Researchers noted that the recent concerns over gadolinium deposition led to changes in the practices of 28% of the respondents. However, they concluded that recognition and attitudes toward brain gadolinium deposition were inconsistent and that fear of causing anxiety among patients and doctors, and an incomplete understanding of the potential risks, contributed to those inconsistencies.

The findings come about three months after the FDA issued new label requirements for gadolinium contrast agents such as OptiMark, Magnevist, Gadavist, Omniscan and other similar products, which provided new warnings that alert patients and medical professionals to the risk of gadolinium retention and side effects. The agency is also planning to require all gadolinium-based contrast agent manufacturers to conduct new human and animal studies to determine their safety.

The FDA is also recommending that health care professionals consider the fact that the body retains gadolinium when deciding whether to give it to patients that may be at higher risk of health problems. These include women who are pregnant or think they may be pregnant, patients with kidney problems, children, and patients when inflammatory conditions. The recommendations also suggest that repeated use of the contrast agents be minimized where possible, particularly when MRIs are scheduled closely together.
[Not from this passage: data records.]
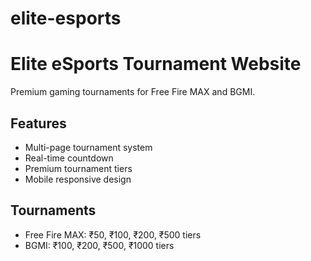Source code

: # elite-esports
# Elite eSports Tournament Website

Premium gaming tournaments for Free Fire MAX and BGMI.

## Features
- Multi-page tournament system
- Real-time countdown
- Premium tournament tiers
- Mobile responsive design

## Tournaments
- Free Fire MAX: ₹50, ₹100, ₹200, ₹500 tiers
- BGMI: ₹100, ₹200, ₹500, ₹1000 tiers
Patients are urged to tell their health care professionals whether they are pregnant or may be pregnant, whether they have kidney problems, and the date of their last MRI with gadolinium, or whether they have had repeated MRI scans that involved the use of gadolinium contrast agents.

MRI contrast agent manufacturers face a growing number of gadolinium disposition disease lawsuits filed in recent months, each raising similar indications that manufacturers failed to warn about the effects of exposure to the MRI contrast dyes used to enhance imaging tests.